Firstly, a revolution connected with the first imperialist world war. In such a revolution, new features or features modified by the war had to appear, because never before has there been such a war in the world, under such conditions. We still see today that the bourgeoisie of the richest countries is incapable of establishing 'normal' bourgeois conditions after this war, but our reformists, small bourgeois who pose as revolutionaries, were and are of the belief that normal bourgeois conditions form the (not to be exceeded) limit, whereby they understand this 'norm' in an extremely standardised and limited way.
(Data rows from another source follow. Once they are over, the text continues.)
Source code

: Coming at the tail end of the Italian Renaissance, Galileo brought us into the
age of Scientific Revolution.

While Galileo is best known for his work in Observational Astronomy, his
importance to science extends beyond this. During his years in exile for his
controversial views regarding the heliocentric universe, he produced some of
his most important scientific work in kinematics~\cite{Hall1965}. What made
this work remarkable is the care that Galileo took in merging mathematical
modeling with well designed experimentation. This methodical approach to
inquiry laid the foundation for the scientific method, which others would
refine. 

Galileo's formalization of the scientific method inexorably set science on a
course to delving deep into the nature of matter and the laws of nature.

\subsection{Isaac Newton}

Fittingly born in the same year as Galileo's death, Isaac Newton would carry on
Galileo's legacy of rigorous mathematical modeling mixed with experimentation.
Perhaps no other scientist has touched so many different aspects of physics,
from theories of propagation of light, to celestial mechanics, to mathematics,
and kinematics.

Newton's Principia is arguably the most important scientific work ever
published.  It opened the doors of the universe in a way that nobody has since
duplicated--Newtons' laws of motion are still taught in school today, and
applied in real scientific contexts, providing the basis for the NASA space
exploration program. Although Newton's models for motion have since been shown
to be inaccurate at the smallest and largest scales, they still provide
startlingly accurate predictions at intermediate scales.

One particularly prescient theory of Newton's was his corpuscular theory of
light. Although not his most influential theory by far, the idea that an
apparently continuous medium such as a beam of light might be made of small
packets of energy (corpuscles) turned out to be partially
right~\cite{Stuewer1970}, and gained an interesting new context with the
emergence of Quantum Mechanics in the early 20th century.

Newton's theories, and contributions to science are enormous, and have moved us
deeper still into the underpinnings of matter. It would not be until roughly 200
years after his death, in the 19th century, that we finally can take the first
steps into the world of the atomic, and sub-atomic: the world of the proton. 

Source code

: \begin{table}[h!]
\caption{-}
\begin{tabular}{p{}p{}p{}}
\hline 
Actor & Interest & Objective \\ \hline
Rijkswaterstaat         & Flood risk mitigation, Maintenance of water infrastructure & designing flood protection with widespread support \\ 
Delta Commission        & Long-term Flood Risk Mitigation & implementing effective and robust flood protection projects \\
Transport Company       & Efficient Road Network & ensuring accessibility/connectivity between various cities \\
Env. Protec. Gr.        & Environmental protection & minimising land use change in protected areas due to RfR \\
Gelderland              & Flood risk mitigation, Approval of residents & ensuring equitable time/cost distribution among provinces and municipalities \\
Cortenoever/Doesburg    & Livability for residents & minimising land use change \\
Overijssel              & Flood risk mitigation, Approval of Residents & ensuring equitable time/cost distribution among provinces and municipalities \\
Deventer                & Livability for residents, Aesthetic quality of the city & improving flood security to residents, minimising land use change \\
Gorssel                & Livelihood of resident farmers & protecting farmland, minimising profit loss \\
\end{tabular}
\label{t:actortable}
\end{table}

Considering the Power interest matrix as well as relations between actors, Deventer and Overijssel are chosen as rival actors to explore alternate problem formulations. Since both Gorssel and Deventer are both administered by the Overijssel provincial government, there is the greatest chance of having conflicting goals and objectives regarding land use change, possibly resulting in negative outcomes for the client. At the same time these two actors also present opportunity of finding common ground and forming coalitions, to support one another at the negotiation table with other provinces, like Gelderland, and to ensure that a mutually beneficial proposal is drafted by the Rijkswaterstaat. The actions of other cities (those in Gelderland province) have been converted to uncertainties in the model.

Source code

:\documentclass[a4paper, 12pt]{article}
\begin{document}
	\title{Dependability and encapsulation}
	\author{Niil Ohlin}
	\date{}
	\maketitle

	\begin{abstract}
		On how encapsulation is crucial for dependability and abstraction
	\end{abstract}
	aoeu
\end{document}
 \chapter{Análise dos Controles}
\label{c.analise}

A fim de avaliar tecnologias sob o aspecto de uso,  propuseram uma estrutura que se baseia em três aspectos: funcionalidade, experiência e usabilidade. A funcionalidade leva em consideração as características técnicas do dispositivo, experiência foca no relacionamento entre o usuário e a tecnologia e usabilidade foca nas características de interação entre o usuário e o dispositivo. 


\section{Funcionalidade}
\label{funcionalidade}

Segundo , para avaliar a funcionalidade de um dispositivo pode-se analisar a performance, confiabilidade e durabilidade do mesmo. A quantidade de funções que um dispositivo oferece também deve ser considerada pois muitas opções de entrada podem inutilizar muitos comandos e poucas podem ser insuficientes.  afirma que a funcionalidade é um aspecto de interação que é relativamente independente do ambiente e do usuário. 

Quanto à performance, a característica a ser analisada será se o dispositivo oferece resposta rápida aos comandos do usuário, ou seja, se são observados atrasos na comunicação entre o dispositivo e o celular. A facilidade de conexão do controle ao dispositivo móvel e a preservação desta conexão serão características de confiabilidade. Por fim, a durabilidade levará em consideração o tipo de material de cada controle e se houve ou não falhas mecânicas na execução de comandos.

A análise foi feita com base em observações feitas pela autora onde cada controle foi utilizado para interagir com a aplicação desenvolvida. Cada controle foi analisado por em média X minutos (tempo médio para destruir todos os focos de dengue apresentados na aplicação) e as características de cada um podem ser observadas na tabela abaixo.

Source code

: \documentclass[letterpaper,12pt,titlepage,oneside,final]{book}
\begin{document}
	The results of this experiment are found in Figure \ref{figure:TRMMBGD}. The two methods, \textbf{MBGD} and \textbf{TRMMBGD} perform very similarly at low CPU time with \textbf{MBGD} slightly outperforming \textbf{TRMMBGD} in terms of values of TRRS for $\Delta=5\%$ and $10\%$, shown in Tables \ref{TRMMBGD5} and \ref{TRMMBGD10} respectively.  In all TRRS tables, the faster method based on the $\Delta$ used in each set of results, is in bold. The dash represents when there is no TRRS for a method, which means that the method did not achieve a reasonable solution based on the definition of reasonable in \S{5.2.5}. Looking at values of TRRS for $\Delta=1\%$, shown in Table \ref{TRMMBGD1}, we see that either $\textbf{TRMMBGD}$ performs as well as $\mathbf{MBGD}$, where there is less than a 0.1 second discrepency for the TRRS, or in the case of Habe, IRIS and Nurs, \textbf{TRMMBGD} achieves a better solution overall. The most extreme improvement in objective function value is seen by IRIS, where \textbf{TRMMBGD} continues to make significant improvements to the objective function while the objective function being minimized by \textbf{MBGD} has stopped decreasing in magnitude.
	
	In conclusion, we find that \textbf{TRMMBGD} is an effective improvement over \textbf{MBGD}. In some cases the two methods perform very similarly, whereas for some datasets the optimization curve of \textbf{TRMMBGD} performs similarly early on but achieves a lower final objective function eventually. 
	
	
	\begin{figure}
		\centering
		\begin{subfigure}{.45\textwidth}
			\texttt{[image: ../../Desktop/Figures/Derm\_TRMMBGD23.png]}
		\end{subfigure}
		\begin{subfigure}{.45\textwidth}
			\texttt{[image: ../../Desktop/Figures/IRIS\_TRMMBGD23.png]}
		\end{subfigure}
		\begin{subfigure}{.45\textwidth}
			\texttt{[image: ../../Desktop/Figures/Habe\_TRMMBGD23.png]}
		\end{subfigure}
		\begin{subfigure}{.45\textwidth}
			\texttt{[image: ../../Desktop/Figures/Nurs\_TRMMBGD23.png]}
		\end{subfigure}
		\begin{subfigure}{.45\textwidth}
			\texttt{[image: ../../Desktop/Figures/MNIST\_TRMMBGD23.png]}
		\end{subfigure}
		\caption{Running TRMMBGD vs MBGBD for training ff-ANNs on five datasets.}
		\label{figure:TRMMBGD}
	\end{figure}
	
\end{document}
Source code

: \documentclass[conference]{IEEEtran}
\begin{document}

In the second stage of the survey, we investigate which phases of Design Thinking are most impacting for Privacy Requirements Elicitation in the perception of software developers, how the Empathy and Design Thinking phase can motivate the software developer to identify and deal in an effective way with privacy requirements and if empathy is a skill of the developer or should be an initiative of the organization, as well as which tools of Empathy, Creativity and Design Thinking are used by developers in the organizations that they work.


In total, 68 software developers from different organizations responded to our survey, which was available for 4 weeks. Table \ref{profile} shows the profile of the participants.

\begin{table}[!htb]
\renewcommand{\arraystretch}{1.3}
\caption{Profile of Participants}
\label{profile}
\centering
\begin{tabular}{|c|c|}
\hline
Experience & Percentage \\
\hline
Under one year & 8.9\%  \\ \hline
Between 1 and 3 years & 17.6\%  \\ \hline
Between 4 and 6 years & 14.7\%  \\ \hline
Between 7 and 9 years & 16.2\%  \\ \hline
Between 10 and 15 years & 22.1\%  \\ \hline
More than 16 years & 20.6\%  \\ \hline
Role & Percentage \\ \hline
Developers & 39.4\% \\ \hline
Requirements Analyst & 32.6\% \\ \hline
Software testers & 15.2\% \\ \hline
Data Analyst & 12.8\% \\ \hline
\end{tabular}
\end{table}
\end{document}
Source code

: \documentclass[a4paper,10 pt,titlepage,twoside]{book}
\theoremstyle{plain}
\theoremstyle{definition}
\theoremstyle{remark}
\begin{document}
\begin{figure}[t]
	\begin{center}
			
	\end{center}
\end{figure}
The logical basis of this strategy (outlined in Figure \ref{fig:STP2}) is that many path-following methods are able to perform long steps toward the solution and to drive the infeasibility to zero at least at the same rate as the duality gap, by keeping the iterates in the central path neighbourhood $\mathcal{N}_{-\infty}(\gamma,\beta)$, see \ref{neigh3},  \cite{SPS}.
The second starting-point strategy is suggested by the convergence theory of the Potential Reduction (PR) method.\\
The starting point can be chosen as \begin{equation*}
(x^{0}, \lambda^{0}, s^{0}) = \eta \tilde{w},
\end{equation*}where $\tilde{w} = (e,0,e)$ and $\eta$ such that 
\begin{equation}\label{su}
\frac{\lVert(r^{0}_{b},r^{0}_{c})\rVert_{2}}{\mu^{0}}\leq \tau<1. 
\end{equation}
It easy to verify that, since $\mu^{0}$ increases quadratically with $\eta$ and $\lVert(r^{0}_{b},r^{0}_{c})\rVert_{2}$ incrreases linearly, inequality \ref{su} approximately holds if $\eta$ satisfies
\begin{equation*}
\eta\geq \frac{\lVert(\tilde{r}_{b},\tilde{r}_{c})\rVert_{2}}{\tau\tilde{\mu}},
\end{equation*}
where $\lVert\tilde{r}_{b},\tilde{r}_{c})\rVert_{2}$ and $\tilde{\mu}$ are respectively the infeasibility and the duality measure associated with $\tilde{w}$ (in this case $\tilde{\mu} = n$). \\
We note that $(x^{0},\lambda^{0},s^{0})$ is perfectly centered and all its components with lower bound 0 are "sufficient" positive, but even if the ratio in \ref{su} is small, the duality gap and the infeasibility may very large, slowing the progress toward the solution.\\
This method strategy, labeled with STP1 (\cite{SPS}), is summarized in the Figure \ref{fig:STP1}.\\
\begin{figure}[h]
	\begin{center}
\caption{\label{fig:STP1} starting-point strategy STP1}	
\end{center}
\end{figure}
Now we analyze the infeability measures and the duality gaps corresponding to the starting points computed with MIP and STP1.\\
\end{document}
Secondly. They are completely unfamiliar with the idea that, given the general regularity of development throughout world history, individual stages of development that represent a peculiarity of either the form or the sequence of development are by no means to be ruled out, but on the contrary are to be assumed. It does not occur to them, for example, that Russia, which stands on the border between the civilised countries and the countries finally incorporated into civilisation for the first time by this war, the countries of the whole East, the non-European countries - that Russia could and must consequently exhibit certain peculiarities which naturally lie on the general line of the development of the world, but which distinguish the Russian revolution from all the preceding revolutions of the Western European countries and bring with them certain partial innovations in the transition to the countries of the East.